The very idea that a President might seek the aid of a foreign government in his re-election campaign would have horrified them. But based on the evidentiary record, that is what President Trump has done. The list of impeachable offenses the Framers included in the Constitution shows that the essence of an impeachable offense is a president’s decision to sacrifice the national interest for his own private ends. “Treason” lay in an individual’s giving aid to a foreign enemy — that is, putting a foreign adversary’s interests above the United States’. “Bribery” occurred when an official solicited, received, or offered a personal favor or benefit to influence official action — that is, putting his private welfare above the national interest. And “high Crimes and Misdemeanors” captured the other ways in which a high official might, as Justice Joseph Story explained, “disregard…public interests, in the discharge of the duties of political office.”
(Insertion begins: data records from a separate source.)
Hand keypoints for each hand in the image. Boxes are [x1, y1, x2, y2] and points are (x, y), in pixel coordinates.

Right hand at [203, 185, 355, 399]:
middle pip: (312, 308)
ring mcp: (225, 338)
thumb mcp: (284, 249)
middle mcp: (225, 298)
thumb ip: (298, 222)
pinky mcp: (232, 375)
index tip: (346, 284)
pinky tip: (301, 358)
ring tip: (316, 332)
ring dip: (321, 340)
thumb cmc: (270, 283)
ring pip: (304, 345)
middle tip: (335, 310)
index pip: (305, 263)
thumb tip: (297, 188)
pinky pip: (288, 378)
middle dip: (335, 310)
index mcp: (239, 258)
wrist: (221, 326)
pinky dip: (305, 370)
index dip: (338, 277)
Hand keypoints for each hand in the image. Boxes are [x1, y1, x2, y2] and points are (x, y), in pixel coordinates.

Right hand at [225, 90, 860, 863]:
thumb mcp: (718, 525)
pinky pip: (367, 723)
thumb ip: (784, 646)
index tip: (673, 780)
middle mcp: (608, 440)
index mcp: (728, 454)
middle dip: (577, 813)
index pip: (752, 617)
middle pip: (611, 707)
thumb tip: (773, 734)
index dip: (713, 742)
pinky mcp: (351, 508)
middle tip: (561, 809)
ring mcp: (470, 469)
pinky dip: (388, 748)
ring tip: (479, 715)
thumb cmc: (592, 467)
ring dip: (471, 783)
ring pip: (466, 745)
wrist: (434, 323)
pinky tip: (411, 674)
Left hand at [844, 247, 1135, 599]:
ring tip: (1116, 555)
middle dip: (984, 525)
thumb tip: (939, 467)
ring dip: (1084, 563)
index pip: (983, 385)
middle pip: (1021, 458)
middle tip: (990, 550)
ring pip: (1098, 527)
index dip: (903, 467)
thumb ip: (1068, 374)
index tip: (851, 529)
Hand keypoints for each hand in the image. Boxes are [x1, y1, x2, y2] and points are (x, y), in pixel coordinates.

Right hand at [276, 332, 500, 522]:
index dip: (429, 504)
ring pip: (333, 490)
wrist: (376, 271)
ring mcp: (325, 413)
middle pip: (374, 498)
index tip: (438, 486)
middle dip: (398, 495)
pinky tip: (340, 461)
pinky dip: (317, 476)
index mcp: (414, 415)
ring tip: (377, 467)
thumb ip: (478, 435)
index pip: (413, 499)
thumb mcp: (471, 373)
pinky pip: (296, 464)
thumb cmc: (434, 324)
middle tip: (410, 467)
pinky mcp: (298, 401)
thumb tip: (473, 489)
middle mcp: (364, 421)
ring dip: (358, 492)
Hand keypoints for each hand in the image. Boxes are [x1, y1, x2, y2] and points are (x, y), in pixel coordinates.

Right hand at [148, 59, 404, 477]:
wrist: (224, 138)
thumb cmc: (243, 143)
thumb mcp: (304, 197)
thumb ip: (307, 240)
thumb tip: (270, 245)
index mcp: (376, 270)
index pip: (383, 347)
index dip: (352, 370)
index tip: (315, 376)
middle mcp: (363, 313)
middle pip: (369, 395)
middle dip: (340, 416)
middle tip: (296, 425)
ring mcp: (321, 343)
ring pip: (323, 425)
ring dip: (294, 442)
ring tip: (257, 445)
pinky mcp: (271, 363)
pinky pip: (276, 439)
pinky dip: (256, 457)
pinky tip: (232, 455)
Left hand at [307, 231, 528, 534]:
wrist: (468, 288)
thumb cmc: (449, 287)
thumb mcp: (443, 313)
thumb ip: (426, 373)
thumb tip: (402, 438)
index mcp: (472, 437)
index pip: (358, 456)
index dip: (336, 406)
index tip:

Based on the evidentiary record before you, what has happened in the case is something that I do not think we have ever seen before: a president who has doubled down on violating his oath to “faithfully execute” the laws and to “protect and defend the Constitution.” The evidence reveals a President who used the powers of his office to demand that a foreign government participate in undermining a competing candidate for the presidency. As President Kennedy declared, “[t]he right to vote in a free American election is the most powerful and precious right in the world.” But our elections become less free when they are distorted by foreign interference.
What happened in 2016 was bad enough: there is widespread agreement that Russian operatives intervened to manipulate our political process. But that distortion is magnified if a sitting president abuses the powers of his office actually to invite foreign intervention. To see why, imagine living in a part of Louisiana or Texas that’s prone to devastating hurricanes and flooding. What would you think if, when your governor asked the federal government for the disaster assistance that Congress had provided, the President responded, “I would like you to do us a favor. I’ll meet with you and send the disaster relief once you brand my opponent a criminal.”?
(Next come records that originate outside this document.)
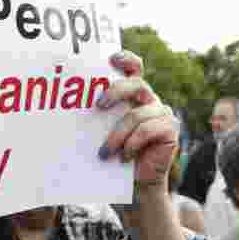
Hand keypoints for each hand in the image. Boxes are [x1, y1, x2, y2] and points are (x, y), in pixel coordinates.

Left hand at [95, 51, 177, 185]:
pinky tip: (124, 157)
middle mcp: (149, 99)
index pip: (134, 68)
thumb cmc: (116, 152)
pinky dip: (132, 144)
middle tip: (98, 105)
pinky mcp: (170, 129)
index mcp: (133, 94)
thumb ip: (98, 116)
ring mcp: (162, 113)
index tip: (112, 59)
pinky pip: (147, 131)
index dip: (126, 59)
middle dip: (116, 91)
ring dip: (117, 135)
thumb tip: (68, 108)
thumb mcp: (104, 131)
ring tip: (105, 153)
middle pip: (137, 84)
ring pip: (136, 115)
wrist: (137, 181)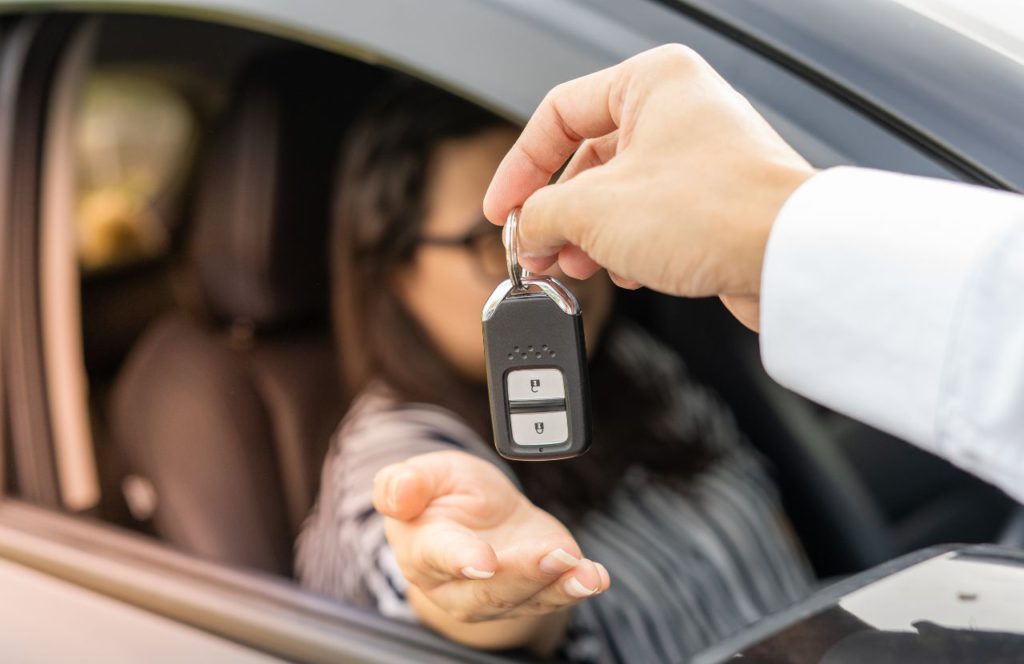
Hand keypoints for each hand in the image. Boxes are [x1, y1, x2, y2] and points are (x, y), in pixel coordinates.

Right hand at [373, 451, 609, 650]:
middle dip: (523, 574)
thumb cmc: (446, 494)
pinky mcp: (533, 591)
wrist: (480, 516)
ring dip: (558, 584)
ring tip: (582, 570)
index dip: (461, 559)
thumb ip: (405, 482)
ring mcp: (498, 594)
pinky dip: (578, 587)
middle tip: (553, 554)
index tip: (484, 562)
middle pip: (488, 590)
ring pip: (526, 598)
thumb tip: (398, 492)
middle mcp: (457, 584)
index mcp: (423, 550)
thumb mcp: (427, 473)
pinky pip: (555, 596)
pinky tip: (595, 576)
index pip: (439, 557)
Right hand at [483, 44, 815, 329]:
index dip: (519, 167)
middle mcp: (680, 109)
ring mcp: (701, 155)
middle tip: (536, 249)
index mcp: (652, 80)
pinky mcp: (716, 200)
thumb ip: (541, 214)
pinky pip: (652, 216)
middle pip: (588, 158)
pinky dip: (629, 245)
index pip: (558, 115)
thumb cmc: (714, 211)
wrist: (789, 259)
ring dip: (589, 235)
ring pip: (620, 192)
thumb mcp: (594, 210)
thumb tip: (524, 230)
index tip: (503, 209)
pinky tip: (627, 271)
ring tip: (574, 266)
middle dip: (558, 213)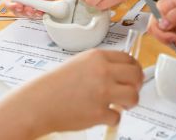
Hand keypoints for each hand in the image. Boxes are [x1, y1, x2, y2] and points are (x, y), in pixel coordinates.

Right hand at [4, 0, 67, 17]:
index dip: (11, 5)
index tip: (18, 6)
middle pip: (15, 9)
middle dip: (21, 12)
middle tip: (29, 10)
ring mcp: (29, 2)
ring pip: (25, 13)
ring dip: (30, 14)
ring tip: (35, 11)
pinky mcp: (38, 5)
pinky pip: (36, 13)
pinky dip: (38, 15)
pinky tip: (41, 13)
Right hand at [26, 49, 142, 134]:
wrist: (38, 103)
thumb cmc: (55, 85)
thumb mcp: (80, 63)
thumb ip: (101, 65)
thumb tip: (122, 72)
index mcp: (97, 57)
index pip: (129, 59)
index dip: (134, 69)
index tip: (134, 76)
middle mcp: (102, 71)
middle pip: (136, 75)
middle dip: (137, 85)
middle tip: (131, 91)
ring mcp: (102, 92)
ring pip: (133, 96)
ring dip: (130, 102)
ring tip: (121, 104)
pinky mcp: (99, 112)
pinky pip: (117, 116)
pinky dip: (111, 118)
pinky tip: (101, 115)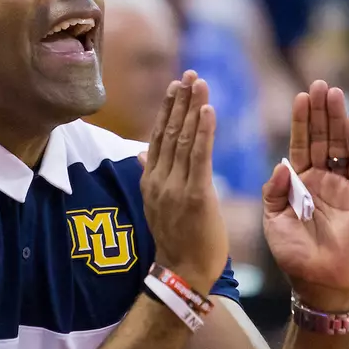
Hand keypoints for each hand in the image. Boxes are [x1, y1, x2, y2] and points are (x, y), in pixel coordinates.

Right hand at [138, 71, 227, 294]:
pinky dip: (203, 131)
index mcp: (151, 180)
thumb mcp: (158, 205)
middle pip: (169, 132)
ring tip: (199, 83)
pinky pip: (199, 157)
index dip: (168, 109)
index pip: (158, 137)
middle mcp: (159, 180)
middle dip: (180, 101)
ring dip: (192, 108)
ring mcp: (175, 187)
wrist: (182, 273)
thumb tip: (141, 153)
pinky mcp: (195, 195)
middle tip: (189, 74)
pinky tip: (207, 110)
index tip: (176, 85)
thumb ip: (152, 175)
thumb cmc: (177, 240)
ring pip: (183, 139)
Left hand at [262, 80, 348, 313]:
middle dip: (320, 111)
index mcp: (299, 182)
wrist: (317, 280)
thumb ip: (274, 189)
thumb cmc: (292, 252)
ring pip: (340, 144)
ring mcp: (342, 185)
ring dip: (338, 119)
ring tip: (334, 93)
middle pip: (322, 137)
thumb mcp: (273, 219)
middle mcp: (321, 178)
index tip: (300, 95)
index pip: (300, 143)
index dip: (301, 120)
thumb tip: (282, 163)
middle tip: (319, 83)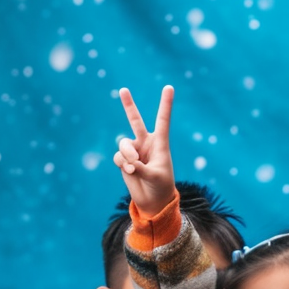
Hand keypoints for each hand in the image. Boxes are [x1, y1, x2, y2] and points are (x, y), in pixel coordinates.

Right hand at [113, 84, 175, 217]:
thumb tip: (128, 162)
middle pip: (135, 120)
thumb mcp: (156, 176)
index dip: (165, 104)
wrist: (153, 201)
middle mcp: (145, 144)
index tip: (169, 87)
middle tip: (123, 89)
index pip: (163, 120)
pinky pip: (118, 157)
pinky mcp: (124, 161)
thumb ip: (142, 167)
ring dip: (127, 154)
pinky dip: (123, 163)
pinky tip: (130, 170)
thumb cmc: (161, 186)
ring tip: (134, 165)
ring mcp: (134, 151)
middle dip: (128, 105)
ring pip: (124, 144)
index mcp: (160, 143)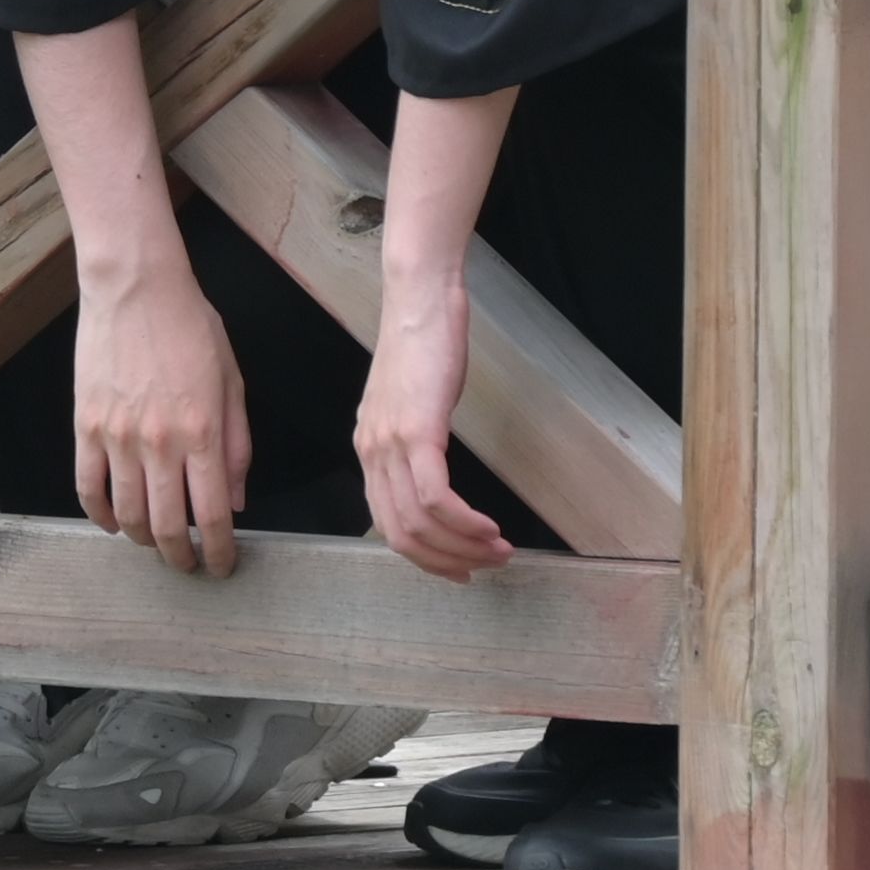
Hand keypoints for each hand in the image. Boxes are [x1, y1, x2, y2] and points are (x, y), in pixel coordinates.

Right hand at [73, 258, 248, 574]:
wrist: (135, 287)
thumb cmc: (190, 327)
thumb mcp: (232, 382)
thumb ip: (237, 446)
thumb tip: (234, 501)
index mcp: (202, 432)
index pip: (212, 515)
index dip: (219, 552)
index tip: (222, 565)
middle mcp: (159, 442)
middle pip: (167, 526)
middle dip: (181, 558)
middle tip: (188, 566)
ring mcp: (117, 436)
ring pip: (126, 514)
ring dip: (143, 540)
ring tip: (155, 544)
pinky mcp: (85, 425)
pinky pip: (87, 486)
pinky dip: (99, 515)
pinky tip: (114, 523)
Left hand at [358, 271, 516, 580]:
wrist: (420, 300)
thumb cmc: (424, 347)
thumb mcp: (412, 406)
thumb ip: (415, 445)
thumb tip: (434, 484)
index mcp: (369, 452)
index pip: (388, 526)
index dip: (427, 558)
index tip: (462, 569)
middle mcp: (371, 454)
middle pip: (401, 536)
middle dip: (448, 562)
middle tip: (489, 565)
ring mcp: (390, 444)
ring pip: (419, 523)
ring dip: (464, 547)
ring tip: (500, 550)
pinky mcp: (415, 432)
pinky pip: (434, 498)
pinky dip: (464, 523)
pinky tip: (490, 528)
Wouldn’t you know in your gut that such a president had abused his office, betrayed the national interest, and tried to corrupt the electoral process? I believe the evidentiary record shows wrongful acts on that scale here. It shows a president who delayed meeting a foreign leader and providing assistance that Congress and his own advisors agreed serve our national interest in promoting democracy and limiting Russian aggression.
Saying, “Russia, if you’re listening…?” You know, a president who cared about the Constitution would say, “Russia, if you’re listening, butt out of our elections!”
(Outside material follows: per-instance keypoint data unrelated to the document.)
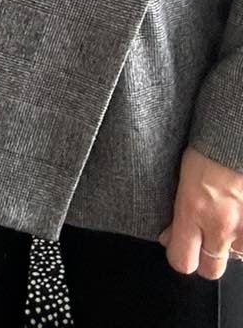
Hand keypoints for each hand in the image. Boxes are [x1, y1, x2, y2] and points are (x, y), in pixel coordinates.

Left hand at [157, 146, 242, 278]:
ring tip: (225, 221)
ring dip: (230, 245)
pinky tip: (239, 216)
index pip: (182, 261)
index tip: (178, 247)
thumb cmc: (209, 146)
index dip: (180, 257)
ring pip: (236, 258)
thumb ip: (178, 210)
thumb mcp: (183, 176)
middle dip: (205, 260)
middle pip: (210, 271)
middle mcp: (220, 225)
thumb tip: (169, 236)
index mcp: (192, 210)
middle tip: (203, 241)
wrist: (236, 134)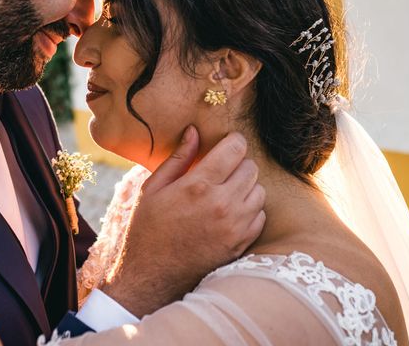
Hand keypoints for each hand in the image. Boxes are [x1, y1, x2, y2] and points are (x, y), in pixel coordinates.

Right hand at [101, 126, 265, 316]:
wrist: (150, 277)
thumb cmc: (147, 229)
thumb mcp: (153, 189)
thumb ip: (178, 158)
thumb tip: (194, 130)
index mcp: (198, 185)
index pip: (236, 149)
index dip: (233, 142)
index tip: (226, 145)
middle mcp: (222, 204)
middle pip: (251, 168)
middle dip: (238, 165)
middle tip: (221, 172)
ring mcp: (235, 226)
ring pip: (259, 191)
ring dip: (246, 188)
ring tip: (225, 193)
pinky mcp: (241, 244)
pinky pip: (260, 216)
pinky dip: (250, 211)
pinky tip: (230, 214)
It shows a president who did this to strong arm a foreign leader into smearing one of the president’s opponents in our ongoing election season. That is not politics as usual — at least not in the United States or any other mature democracy. It is, instead, a cardinal reason why the Constitution contains an impeachment power. Put simply, a candidate for president should resist foreign interference in our elections, not demand it and not welcome it.
If we are to keep faith with the Constitution and with our Republic, President Trump must be held to account.